The change is significant, because Obama’s mercury rule only brings in $6 million in health benefits from reducing mercury annually, but it brings in up to $90 billion per year in health benefits from reducing co-pollutants. Without that $80 billion, the EPA can’t legally justify the strong mercury rule—because it costs the coal industry a whopping $9.6 billion per year.

Kavanaugh expressed skepticism about the EPA’s practice of counting “co-benefits” in 2014, when the D.C. Circuit heard a case case seeking to invalidate MATS. A divided three-judge panel upheld the Obama-era rule, with Kavanaugh dissenting. He noted the “disputed” nature of the EPA’s estimated $90 billion in annual benefits from mercury regulation. The coal industry’s estimates, he wrote, “focus on the reduction in hazardous air pollutant emissions attributable to the regulations, which amount to only $4 to $6 million dollars each year. If those figures are right, the rule costs nearly $1,500 for every $1 of health and environmental benefit produced.”

That ruling was appealed to the Supreme Court, which in 2015 blocked the mercury rule and ordered the EPA to do a new cost analysis. The vote was 5-4, as Justice Anthony Kennedy sided with the court’s conservatives. During oral arguments of a later case over the MATS rule, Kavanaugh “cited comments by Chief Justice John Roberts that counting such benefits is ‘an end-run and bootstrapping and disproportionate,’” according to E&E News. (After conducting a new cost analysis, the Obama administration reinstated the mercury rule, and was sued yet again, but the case was delayed because of the Trump administration’s plan to rewrite the rule.)

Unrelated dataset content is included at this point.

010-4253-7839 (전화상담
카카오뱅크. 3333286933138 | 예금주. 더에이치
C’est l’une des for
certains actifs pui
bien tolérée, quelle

Kavanaugh is generally skeptical of strong environmental regulation at the federal level. “He maintains a level of discomfort of anything he regards as a reach, authority-wise, from the EPA,” Brendan Collins, an environmental litigator who has argued before Kavanaugh, told me earlier this year. That makes him similar to the other four conservative justices currently sitting on the court. And Kavanaugh, if confirmed, would be filling the seat vacated by Anthony Kennedy, who consistently voted to uphold strong environmental regulations.

There’s a lot the public still doesn’t know about Kavanaugh. It’s unclear, for example, whether he’s guilty of the sexual assaults he’s been accused of, or whether he would vote to overturn the landmark abortion case Roe v. Wade. But it’s clear that his confirmation wouldn’t just shift the balance of the nation’s highest court; it would alter the contents of the atmosphere.